Current Node-Initiated Channels¶
| Channel | Node target | Control-plane owner | Auth boundary | Payload bound | Audit/evidence |
|---|---|---|---|---|---|
| Enrollment | /internal/v1/nodes/enroll |
gpuaas-api |
bootstrap/enrollment token, node mTLS when strict | API request limit | enrollment audit/read model |
| Cert renew | /internal/v1/nodes/{node_id}/cert/renew |
gpuaas-api |
node bearer token, node mTLS when strict | API request limit | node lifecycle state |
| Task wait/result | /internal/v1/nodes/{node_id}/tasks/* |
gpuaas-api |
node bearer token, task signature verification, node mTLS when strict | API request limit, stale-task sweeper | task result rows, lifecycle run evidence |
| Terminal stream | /internal/ws/terminal/{session_id} |
gpuaas-terminal-gateway |
node mTLS/internal session binding | WebSocket/session TTL | terminal session binding + gateway metrics |
| Node logs | /internal/v1/node-logs/loki/api/v1/push |
gpuaas-node-log-gateway |
node bearer token, node-facing ingress mTLS posture | NODE_LOG_GATEWAY_MAX_BODY_BYTES, Vector disk buffer |
gateway metrics + Loki records |
Required Security Posture¶
- Nodes must not connect directly to Postgres, Redis, NATS, Temporal, Grafana, Prometheus, Tempo, or raw Loki.

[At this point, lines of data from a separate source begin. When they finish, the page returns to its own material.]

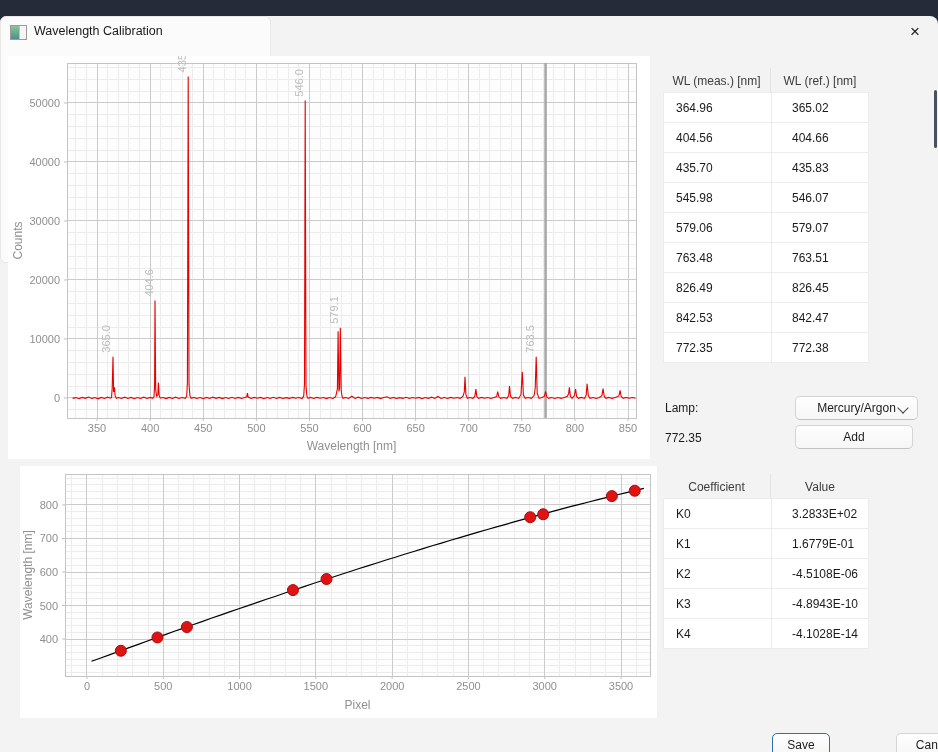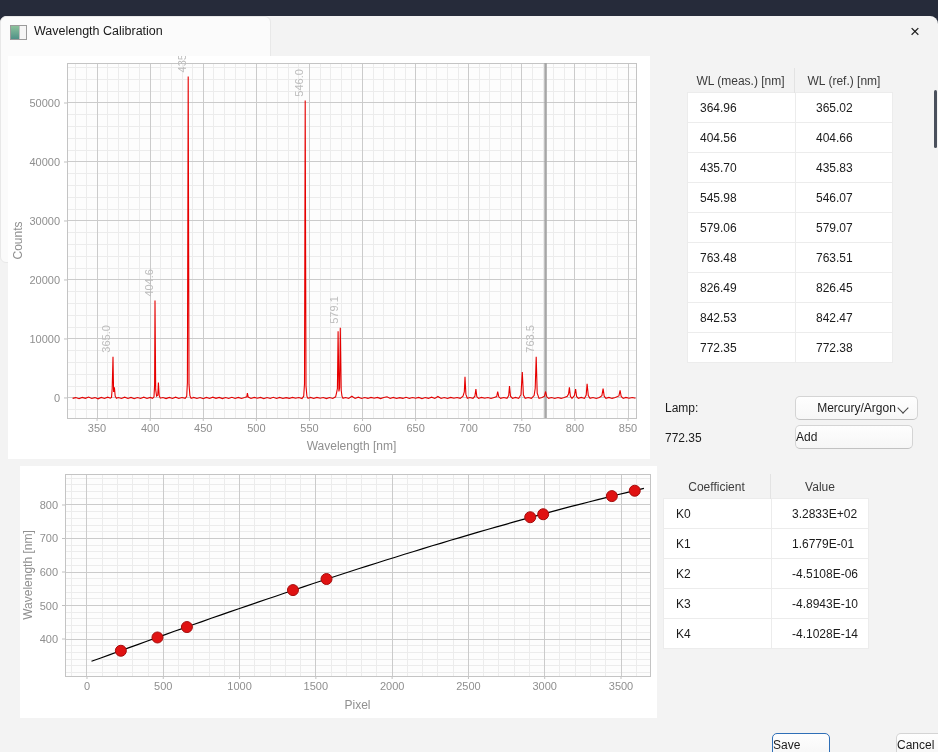--- a/index.html
+++ b/index.html
@@ -34,21 +34,21 @@
   .trow .tc.c2{border-left:1px solid #ececec;padding-left:20px;}
   .w1{width:107px;} .w2{width:98px;}
   .label-txt{position:absolute;font-size:12px;color:#1b1b1b;}
   .combo{position:absolute;left:795px;top:380px;width:123px;height:24px;background:linear-gradient(180deg,#fefefe,#f7f7f7);
     border:1px solid #d4d4d4;border-bottom-color:#c2c2c2;border-radius:5px;box-sizing:border-box;
     display:flex;align-items:center;justify-content:center;font-size:12px;color:#1b1b1b;}
   .combo .chev{position:absolute;right:10px;top:7px;width:7px;height:7px;
     border-right:1.3px solid #464646;border-bottom:1.3px solid #464646;transform:rotate(45deg);}
   .btn{position:absolute;background:linear-gradient(180deg,#fefefe,#f6f6f6);border:1px solid #d4d4d4;
     border-bottom-color:#c2c2c2;border-radius:5px;box-sizing:border-box;display:flex;align-items:center;
-    font-size:12px;color:#1b1b1b;cursor:default;}
+    justify-content:center;font-size:12px;color:#1b1b1b;cursor:default;}
   .btn-add{left:795px;top:409px;width:118px;height:24px;}
   .btn-save{left:772px;top:717px;width:58px;height:24px;border:1.5px solid #2f6fb7;}
   .btn-cancel{left:896px;top:717px;width:77px;height:24px;}
   .scroll-thumb{position:absolute;left:934px;top:74px;width:3px;height:58px;background:#4a505c;border-radius:2px;}
 </style>
 </head>
 <body>
 
 <div class="bg-right"></div>
 
@@ -208,21 +208,21 @@
         <text x="144.53676745054128" y="240.6105018278498" class="peak" text-anchor="start" transform="rotate(-90 144.53676745054128 240.6105018278498)">404.6</text>
         <text x="177.6700261291527" y="16.4496510468594" class="peak" text-anchor="start" transform="rotate(-90 177.6700261291527 16.4496510468594)">435.8</text>
         <text x="294.698394923479" y="40.635427052176794" class="peak" text-anchor="start" transform="rotate(-90 294.698394923479 40.635427052176794)">546.0</text>
         <text x="329.84938409854425" y="267.7457627118644" class="peak" text-anchor="start" transform="rotate(-90 329.84938409854425 267.7457627118644)">579.1</text>
         <text x="525.6754385964913" y="296.65071452309735" class="peak" text-anchor="start" transform="rotate(-90 525.6754385964913 296.65071452309735)">763.5</text>
         <text x="343.5" y="394" text-anchor="middle" class="axis-title">Wavelength [nm]</text>
         <text x="14" y="184.5" text-anchor="middle" class="axis-title" transform="rotate(-90 14 184.5)">Counts</text>
       </svg>
   </div>
 
-  <div class="tbl" id="meas-table" style="left:687px;top:52px;">
+  <div class="tbl" id="meas-table" style="left:663px;top:52px;">
       <div class="tbl-head">
         <div class="hc w1">WL (meas.) [nm]</div>
         <div class="hc c2 w2">WL (ref.) [nm]</div>
       </div>
       <div class="trow">
         <div class="tc w1">364.96</div>
         <div class="tc c2 w2">365.02</div>
       </div>
       <div class="trow">
         <div class="tc w1">404.56</div>

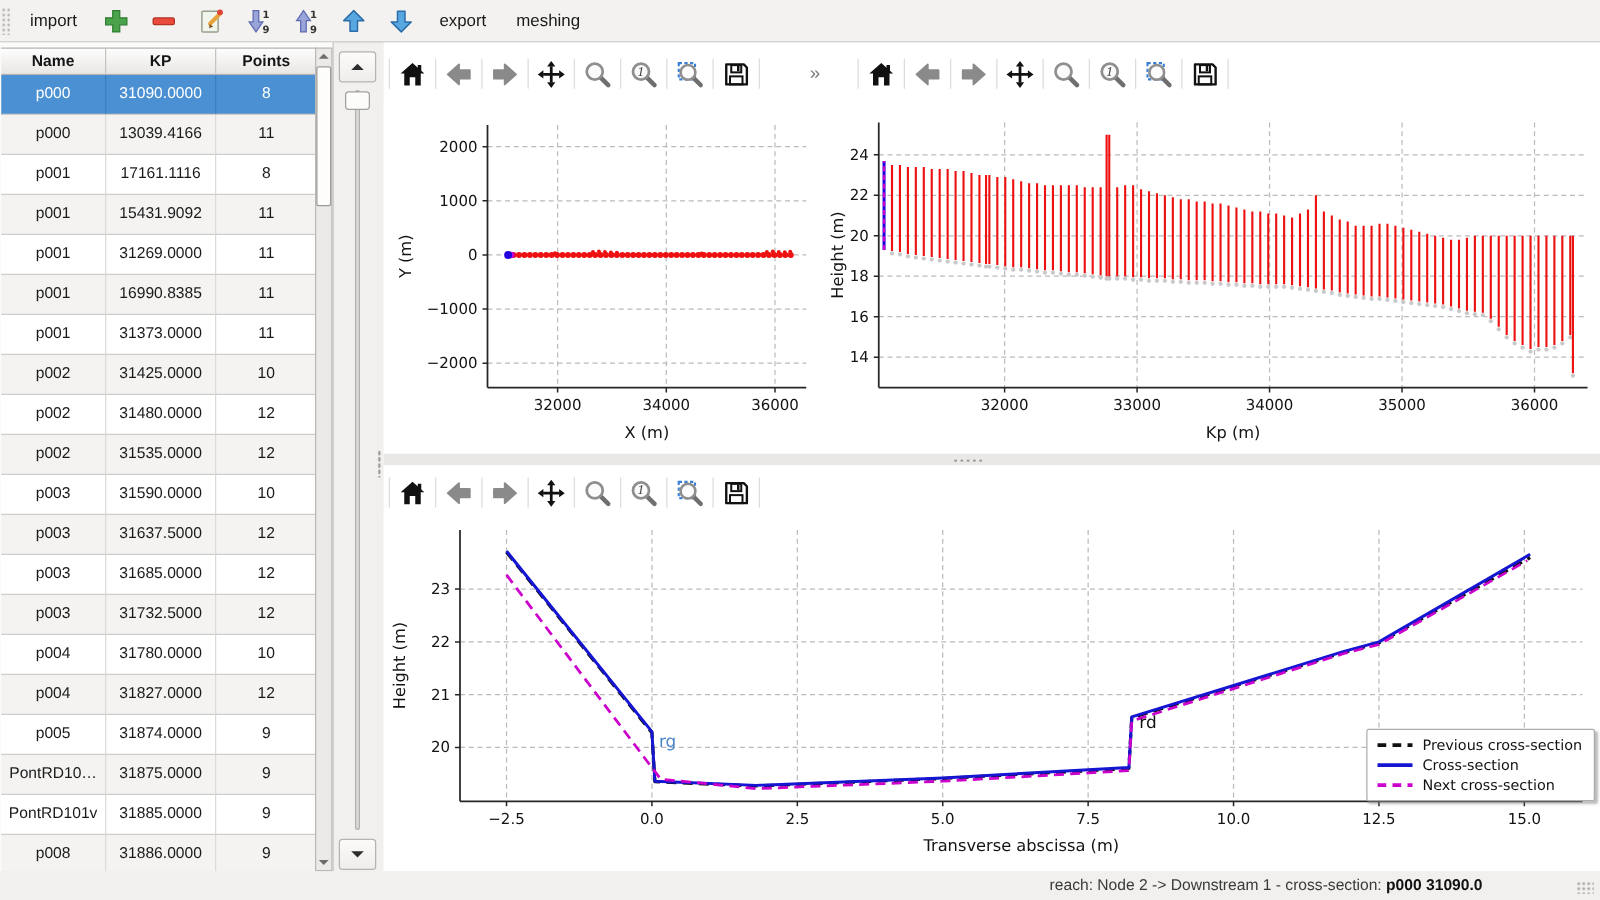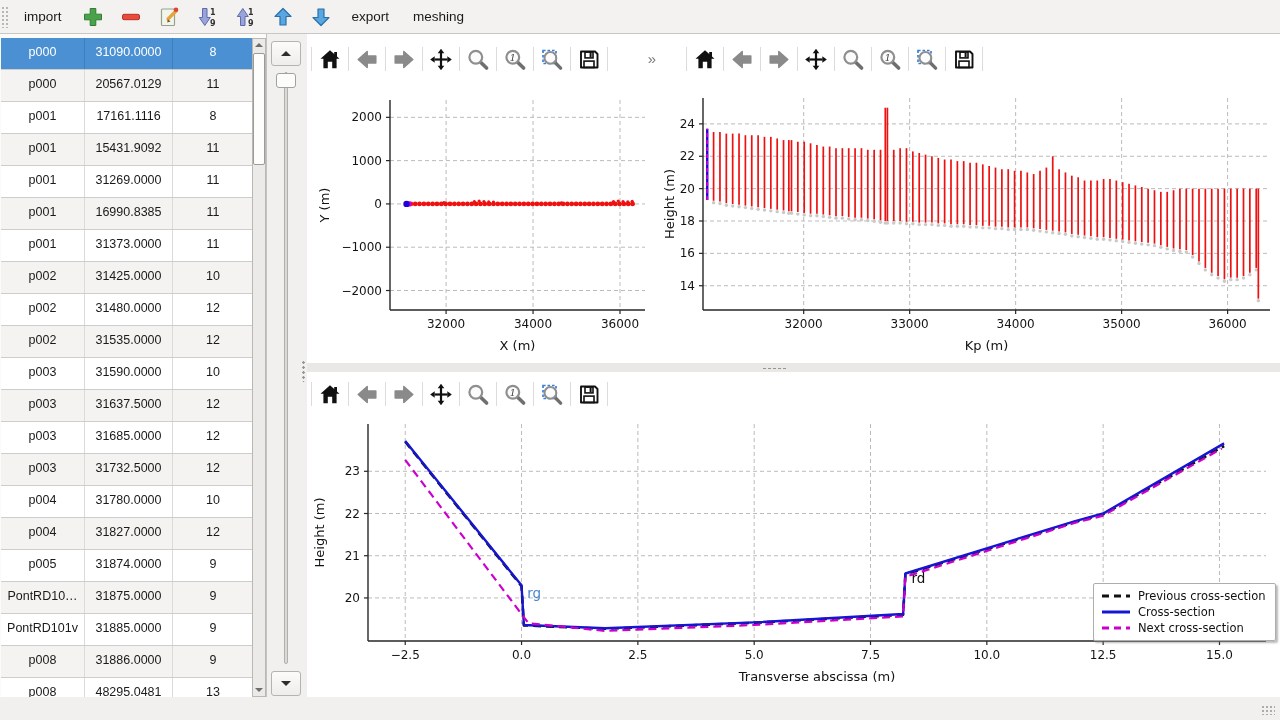--- a/index.html
+++ b/index.html
@@ -202,29 +202,34 @@
       <svg viewBox="0 0 24 24">
         <use href="#arrow-down-icon"></use>
       </svg>
     </button>
     <button class="tbtn">export</button>
     <button class="tbtn">meshing</button>
   </div>
 
 <div id="left-panel">
   <div id="table">
+    <div class="thead">
+        <div class="th">Name</div>
+        <div class="th">KP</div>
+        <div class="th">Points</div>
+      </div>
     <div id="table-rows">
         <div class="trow selected">
           <div class="td">p000</div>
           <div class="td">31090.0000</div>
           <div class="td">8</div>
         </div>
         <div class="trow alt">
           <div class="td">p000</div>
-          <div class="td">20567.0129</div>
+          <div class="td">13039.4166</div>
           <div class="td">11</div>
         </div>
         <div class="trow">
           <div class="td">p001</div>
           <div class="td">17161.1116</div>
           <div class="td">8</div>
         </div>
         <div class="trow alt">
           <div class="td">p001</div>
           <div class="td">15431.9092</div>
@@ -870,14 +875,15 @@
     </div>
     <div class="lg-row">
       <svg width="30" height="8">
         <line x1="1" y1="4" x2="29" y2="4" stroke="#cc00cc" stroke-width="3" stroke-dasharray="7 5"></line>
       </svg>
       <span>Next cross-section</span>
     </div>
   </div>
 
 <div id="status-bar">
+  <div id="status-text"><span>reach: Node 2 -&gt; Downstream 1 - cross-section: </span><b>p000 31090.0</b></div>
   <div id="resize-grip"></div>
 </div>
 
 </body></html>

- Nodes must not receive long-lived Loki credentials.
gpuaas-node-log-gatewayis the only node-facing logs path and forwards only Loki push batches to in-cluster Loki.- Loki remains cluster-internal for node log writes. Public/admin Loki/Grafana access is for operators, not node agents.
- Node-facing routes must remain behind the node API ingress, client-cert pass-through middleware, and the existing node API token posture.
- Logs must be redacted at the node-local collector before egress; gateway logs must not echo request bodies or bearer tokens.
- Every node-facing service must expose counters for accepted, rejected, and backend-failed requests so operations can audit abuse, drift, and outage behavior without SSH.
Follow-Up Hardening¶
The current log gateway validates the shared node bearer token to match the existing internal node API posture. Before production broad rollout:
- Promote the gateway to strict per-node mTLS identity validation.
- Stamp trusted
node_id, region, and environment labels from the control-plane node read model instead of trusting node-supplied labels. - Add per-node rate limits and drop counters.
- Add an operator read model for node log shipping posture:
enabled,last_batch_at,last_reject_reason,dropped_events, andgateway_backend_errors. - Add alert rules for gateway 401 spikes, 413 spikes, 5xx forwarding failures, and collector buffer pressure.